Kementerian Pertanian, Rusman, menginginkan petani tembakau tidak dirugikan dan ikut melestarikan beberapa varietas tembakau yang mempunyai nilai historis, seperti tembakau Deli dan tembakau Besuki Na Oogst. Dua jenis tembakau itu, kata dia, bahkan pernah masuk dalam pelajaran Ilmu Bumi dalam kurikulum pendidikan beberapa tahun lalu. "Dulu dalam Ilmu Bumi terkenal tembakau bahan cerutu itu. Sekarang tembakau Besuki masih bertahan, sedangkan tembakau Deli sudah hampir punah," ucapnya.
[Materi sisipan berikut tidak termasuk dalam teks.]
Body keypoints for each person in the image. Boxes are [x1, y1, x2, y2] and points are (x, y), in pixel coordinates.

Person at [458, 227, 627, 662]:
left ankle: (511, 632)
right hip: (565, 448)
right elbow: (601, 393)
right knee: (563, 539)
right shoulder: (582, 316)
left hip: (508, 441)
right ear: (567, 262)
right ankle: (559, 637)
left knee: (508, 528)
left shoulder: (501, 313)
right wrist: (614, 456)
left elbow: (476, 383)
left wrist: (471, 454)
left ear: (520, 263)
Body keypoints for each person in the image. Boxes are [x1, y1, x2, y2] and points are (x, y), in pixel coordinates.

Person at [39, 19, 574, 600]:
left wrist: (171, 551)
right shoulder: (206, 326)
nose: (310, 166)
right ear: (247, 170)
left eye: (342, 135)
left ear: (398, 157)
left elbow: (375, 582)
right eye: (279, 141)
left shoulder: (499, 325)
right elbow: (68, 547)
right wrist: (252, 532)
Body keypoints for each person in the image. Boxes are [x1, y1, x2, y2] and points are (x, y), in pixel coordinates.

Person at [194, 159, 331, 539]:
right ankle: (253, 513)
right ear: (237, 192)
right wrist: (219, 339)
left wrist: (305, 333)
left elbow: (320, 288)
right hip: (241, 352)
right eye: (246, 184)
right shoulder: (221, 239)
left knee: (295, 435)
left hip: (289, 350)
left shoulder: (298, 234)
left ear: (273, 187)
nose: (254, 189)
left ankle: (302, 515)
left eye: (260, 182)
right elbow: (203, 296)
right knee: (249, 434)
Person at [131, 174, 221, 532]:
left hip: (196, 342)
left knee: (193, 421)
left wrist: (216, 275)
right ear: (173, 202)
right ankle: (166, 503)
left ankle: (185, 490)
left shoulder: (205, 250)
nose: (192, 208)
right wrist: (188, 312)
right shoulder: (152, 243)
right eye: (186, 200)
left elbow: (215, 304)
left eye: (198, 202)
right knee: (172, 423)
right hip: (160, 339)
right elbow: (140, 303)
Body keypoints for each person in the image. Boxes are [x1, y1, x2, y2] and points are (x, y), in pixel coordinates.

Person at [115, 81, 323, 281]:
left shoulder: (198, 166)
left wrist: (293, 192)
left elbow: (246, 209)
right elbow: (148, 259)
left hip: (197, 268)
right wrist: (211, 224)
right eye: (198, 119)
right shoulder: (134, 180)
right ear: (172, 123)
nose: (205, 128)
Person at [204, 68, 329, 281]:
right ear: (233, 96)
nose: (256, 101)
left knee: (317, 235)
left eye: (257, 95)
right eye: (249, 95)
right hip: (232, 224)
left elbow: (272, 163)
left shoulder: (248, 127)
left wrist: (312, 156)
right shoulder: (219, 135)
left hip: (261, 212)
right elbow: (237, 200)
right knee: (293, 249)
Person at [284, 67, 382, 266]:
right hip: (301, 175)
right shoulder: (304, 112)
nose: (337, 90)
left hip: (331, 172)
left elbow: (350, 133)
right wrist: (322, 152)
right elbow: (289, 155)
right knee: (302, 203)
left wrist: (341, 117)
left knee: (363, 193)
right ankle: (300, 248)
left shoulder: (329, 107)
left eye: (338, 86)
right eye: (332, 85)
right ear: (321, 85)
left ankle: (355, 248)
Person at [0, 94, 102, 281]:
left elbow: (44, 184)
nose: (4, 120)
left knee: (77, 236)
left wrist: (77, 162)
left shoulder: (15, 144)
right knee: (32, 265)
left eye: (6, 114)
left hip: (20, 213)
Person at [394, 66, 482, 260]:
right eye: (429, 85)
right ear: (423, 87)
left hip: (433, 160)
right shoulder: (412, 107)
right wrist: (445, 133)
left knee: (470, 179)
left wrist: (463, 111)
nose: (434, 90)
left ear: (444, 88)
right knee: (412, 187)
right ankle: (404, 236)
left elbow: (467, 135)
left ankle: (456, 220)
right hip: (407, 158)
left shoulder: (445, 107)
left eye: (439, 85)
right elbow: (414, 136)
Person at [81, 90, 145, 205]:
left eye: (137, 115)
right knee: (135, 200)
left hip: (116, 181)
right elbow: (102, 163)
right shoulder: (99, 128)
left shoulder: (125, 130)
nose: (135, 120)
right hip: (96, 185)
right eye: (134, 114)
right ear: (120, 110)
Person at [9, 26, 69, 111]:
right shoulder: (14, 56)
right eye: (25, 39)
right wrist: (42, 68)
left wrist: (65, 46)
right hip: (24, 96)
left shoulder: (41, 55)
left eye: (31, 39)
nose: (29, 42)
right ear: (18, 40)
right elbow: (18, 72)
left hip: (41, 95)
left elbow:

Di sisi lain, pemerintah juga tidak menafikan ketentuan badan kesehatan dunia (WHO) bahwa mengkonsumsi tembakau berdampak buruk bagi kesehatan. Karena itu, upaya pembatasan konsumsi rokok dan kawasan-kawasan dilarang merokok tetap akan terus dilakukan. "Bahwa rokok berbahaya, kita setuju. Bicara tembakau harus jelas anglenya. Kalau untuk mempertahankan nilai historis, apa aib, salah atau berdosa? Atau petani menanam tembakau untuk diekspor, kenapa tidak?" tuturnya.